→ **WORK REQUEST**
Transcribe every line of the material below without change, apart from dropping the pictures.

Top of SUPPLIED DATA

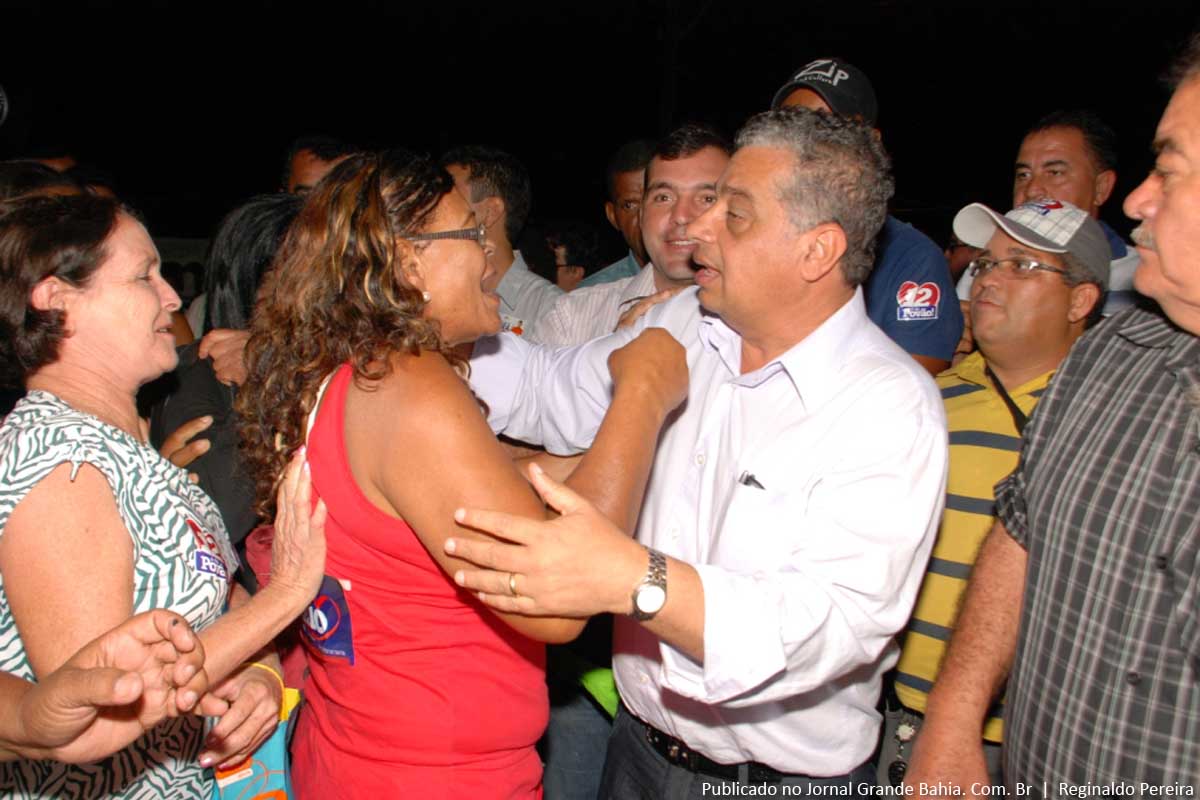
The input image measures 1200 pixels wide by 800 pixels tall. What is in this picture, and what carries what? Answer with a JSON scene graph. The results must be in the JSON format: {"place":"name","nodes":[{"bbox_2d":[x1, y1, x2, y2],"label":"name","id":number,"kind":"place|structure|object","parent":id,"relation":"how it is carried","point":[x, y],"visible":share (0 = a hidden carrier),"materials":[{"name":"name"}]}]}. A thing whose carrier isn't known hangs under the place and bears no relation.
{"place":"outdoors","nodes":[
{"label":"outdoors","id":0,"kind":"place"},
{"bbox_2d":[0,0,1199,237],"label":"night sky","id":1,"kind":"structure","parent":0,"point":[297,131],"materials":[{"name":"black"}]},
{"bbox_2d":[887,714,917,785],"label":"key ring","id":2,"kind":"object","parent":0,"point":[895,770],"visible":0.96,"materials":[{"name":"silver metal"}]},
{"label":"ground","id":3,"kind":"structure","parent":0},
{"bbox_2d":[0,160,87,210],"label":"person","id":4,"kind":"object","parent":3,"relation":"on","point":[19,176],"visible":0.12},
{"bbox_2d":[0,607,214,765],"label":"person","id":5,"kind":"object","parent":3,"relation":"on","point":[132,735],"visible":0.98},
{"bbox_2d":[0,190,325,799],"label":"woman","id":6,"kind":"object","parent":3,"relation":"on","point":[78,486],"visible":0.95},
{"bbox_2d":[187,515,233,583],"label":"sticker","id":7,"kind":"object","parent":6,"relation":"attached to","point":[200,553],"visible":0.75,"materials":[{"name":"blue"}]},
{"bbox_2d":[210,684,300,799],"label":"bag","id":8,"kind":"object","parent":6,"relation":"hanging from","point":[275,763],"visible":0.41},
{"bbox_2d":[144,192,300,555],"label":"woman","id":9,"kind":"object","parent":3,"relation":"on","point":[200,409],"visible":0.27},
{"bbox_2d":[281,135,357,196],"label":"man","id":10,"kind":"object","parent":3,"relation":"on","point":[306,166],"visible":0.18},
{"bbox_2d":[235,150,682,799],"label":"woman","id":11,"kind":"object","parent":3,"relation":"on","point":[430,257],"visible":0.96},
{"bbox_2d":[442,146,565,343],"label":"man","id":12,"kind":"object","parent":3,"relation":"on","point":[513,297],"visible":0.34},
{"bbox_2d":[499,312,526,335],"label":"name tag","id":13,"kind":"object","parent":12,"relation":"attached to","point":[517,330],"visible":0.37,"materials":[{"name":"white"}]},
{"bbox_2d":[545,223,604,291],"label":"person","id":14,"kind":"object","parent":3,"relation":"on","point":[576,267],"visible":0.31},
{"bbox_2d":[579,139,654,282],"label":"man","id":15,"kind":"object","parent":3,"relation":"on","point":[630,171],"visible":0.26},
{"bbox_2d":[536,124,729,346],"label":"man","id":16,"kind":"object","parent":3,"relation":"on","point":[715,164],"visible":0.34},
{"bbox_2d":[414,108,945,797],"label":"man","id":17,"kind":"object","parent":3,"relation":"on","point":[705,633],"visible":0.98},
{"bbox_2d":[737,471,764,489],"label":"pen","id":18,"kind":"object","parent":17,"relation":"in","point":[757,483],"visible":0.61,"materials":[{"name":"metal"}]},
{"bbox_2d":[767,56,969,375],"label":"man","id":19,"kind":"object","parent":3,"relation":"on","point":[900,313],"visible":0.2},
{"bbox_2d":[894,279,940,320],"label":"sticker","id":20,"kind":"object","parent":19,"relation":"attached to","point":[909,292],"visible":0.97,"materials":[{"name":"paper"}]},
{"bbox_2d":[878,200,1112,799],"label":"person","id":21,"kind":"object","parent":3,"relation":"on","point":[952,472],"visible":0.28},
{"bbox_2d":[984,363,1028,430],"label":"lanyard","id":22,"kind":"object","parent":21,"relation":"on","point":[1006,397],"visible":0.46,"materials":[{"name":"black fabric"}]},
{"bbox_2d":[965,255,1067,278],"label":"eyeglasses","id":23,"kind":"object","parent":21,"relation":"on","point":[1036,267],"visible":0.59,"materials":[{"name":"clear plastic"}]},
{"bbox_2d":[950,198,1110,286],"label":"cap","id":24,"kind":"object","parent":21,"relation":"on","point":[1088,225],"visible":0.75,"materials":[{"name":"fabric"}]},
{"bbox_2d":[951,109,1144,315],"label":"man","id":25,"kind":"object","parent":3,"relation":"on","point":[1062,157],"visible":0.35},
{"bbox_2d":[897,35,1199,799],"label":"man","id":26,"kind":"object","parent":3,"relation":"on","point":[1165,206],"visible":0.97}
]}

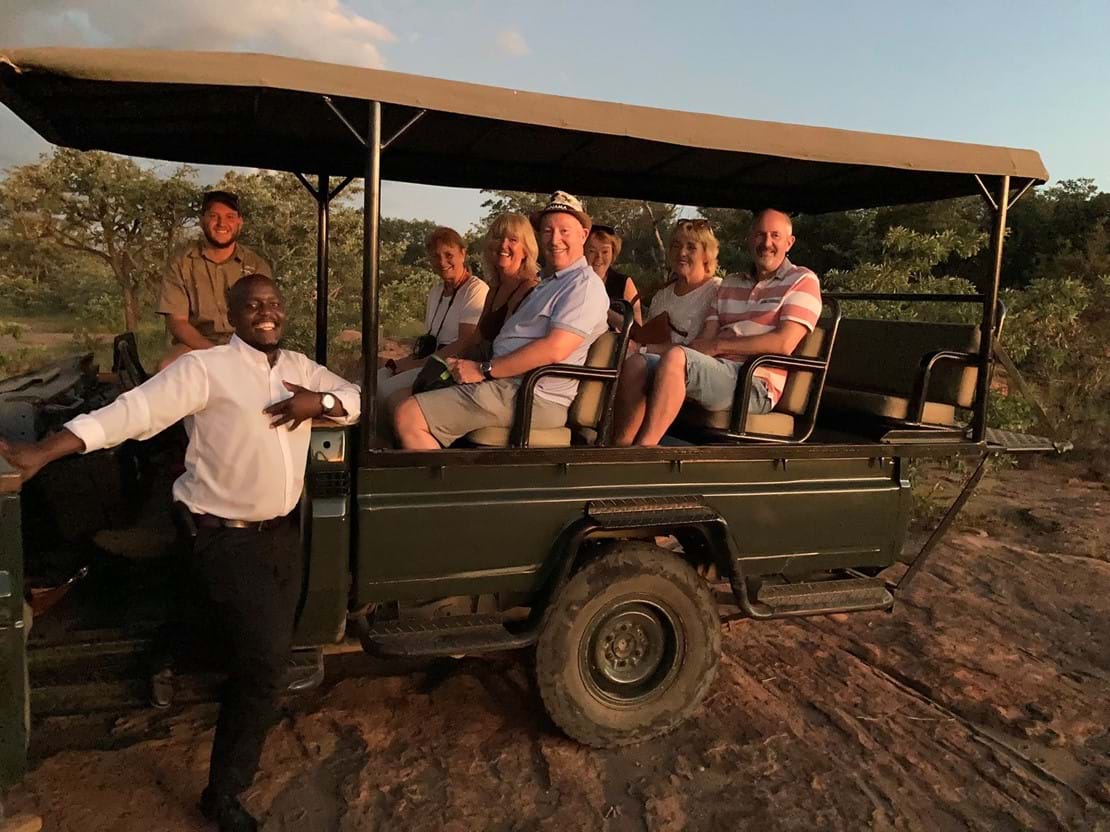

Bottom of SUPPLIED DATA

→ **TASK RESPONSE**
The input image measures 1200 pixels wide by 800 pixels tall. What is in this picture, and what carries what? Answer with a JSON scene graph. The results must be in the JSON format: {"place":"name","nodes":[{"bbox_2d":[x1, y1, x2, y2],"label":"name","id":number,"kind":"place|structure|object","parent":id,"relation":"how it is carried","point":[x, y],"visible":share (0 = a hidden carrier),"materials":[{"name":"name"}]}]}. A thing whose carrier isn't known hangs under the place and bears no relation.
{"place":"outdoors","nodes":[
{"label":"outdoors","id":0,"kind":"place"},
{"bbox_2d":[0,0,1199,237],"label":"night sky","id":1,"kind":"structure","parent":0,"point":[297,131],"materials":[{"name":"black"}]},
{"bbox_2d":[887,714,917,785],"label":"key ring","id":2,"kind":"object","parent":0,"point":[895,770],"visible":0.96,"materials":[{"name":"silver metal"}]},
{"label":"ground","id":3,"kind":"structure","parent":0},
{"bbox_2d":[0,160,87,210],"label":"person","id":4,"kind":"object","parent":3,"relation":"on","point":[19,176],"visible":0.12},
{"bbox_2d":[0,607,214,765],"label":"person","id":5,"kind":"object","parent":3,"relation":"on","point":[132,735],"visible":0.98},
{"bbox_2d":[0,190,325,799],"label":"woman","id":6,"kind":"object","parent":3,"relation":"on","point":[78,486],"visible":0.95},
{"bbox_2d":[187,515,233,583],"label":"sticker","id":7,"kind":"object","parent":6,"relation":"attached to","point":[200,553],"visible":0.75,"materials":[{"name":"blue"}]},
{"bbox_2d":[210,684,300,799],"label":"bag","id":8,"kind":"object","parent":6,"relation":"hanging from","point":[275,763],"visible":0.41},
{"bbox_2d":[144,192,300,555],"label":"woman","id":9,"kind":"object","parent":3,"relation":"on","point":[200,409],"visible":0.27},
{"bbox_2d":[281,135,357,196],"label":"man","id":10,"kind":"object","parent":3,"relation":"on","point":[306,166],"visible":0.18},
{"bbox_2d":[235,150,682,799],"label":"woman","id":11,"kind":"object","parent":3,"relation":"on","point":[430,257],"visible":0.96},
{"bbox_2d":[442,146,565,343],"label":"man","id":12,"kind":"object","parent":3,"relation":"on","point":[513,297],"visible":0.34},
{"bbox_2d":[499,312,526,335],"label":"name tag","id":13,"kind":"object","parent":12,"relation":"attached to","point":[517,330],"visible":0.37,"materials":[{"name":"white"}]},
{"bbox_2d":[545,223,604,291],"label":"person","id":14,"kind":"object","parent":3,"relation":"on","point":[576,267],"visible":0.31},
{"bbox_2d":[579,139,654,282],"label":"man","id":15,"kind":"object","parent":3,"relation":"on","point":[630,171],"visible":0.26},
{"bbox_2d":[536,124,729,346],"label":"man","id":16,"kind":"object","parent":3,"relation":"on","point":[715,164],"visible":0.34},
{"bbox_2d":[414,108,945,797],"label":"man","id":17,"kind":"object","parent":3,"relation":"on","point":[705,633],"visible":0.98},
{"bbox_2d":[737,471,764,489],"label":"pen","id":18,"kind":"object","parent":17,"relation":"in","point":[757,483],"visible":0.61,"materials":[{"name":"metal"}]},
{"bbox_2d":[767,56,969,375],"label":"man","id":19,"kind":"object","parent":3,"relation":"on","point":[900,313],"visible":0.2},
{"bbox_2d":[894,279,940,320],"label":"sticker","id":20,"kind":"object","parent":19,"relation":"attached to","point":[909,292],"visible":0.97,"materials":[{"name":"paper"}]},
{"bbox_2d":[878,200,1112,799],"label":"person","id":21,"kind":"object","parent":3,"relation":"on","point":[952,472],"visible":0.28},
{"bbox_2d":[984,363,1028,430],"label":"lanyard","id":22,"kind":"object","parent":21,"relation":"on","point":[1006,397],"visible":0.46,"materials":[{"name":"black fabric"}]},
{"bbox_2d":[965,255,1067,278],"label":"eyeglasses","id":23,"kind":"object","parent":21,"relation":"on","point":[1036,267],"visible":0.59,"materials":[{"name":"clear plastic"}]},
{"bbox_2d":[950,198,1110,286],"label":"cap","id":24,"kind":"object","parent":21,"relation":"on","point":[1088,225],"visible":0.75,"materials":[{"name":"fabric"}]},
{"bbox_2d":[951,109,1144,315],"label":"man","id":25,"kind":"object","parent":3,"relation":"on","point":[1062,157],"visible":0.35},
{"bbox_2d":[897,35,1199,799],"label":"man","id":26,"kind":"object","parent":3,"relation":"on","point":[1165,206],"visible":0.97}
]}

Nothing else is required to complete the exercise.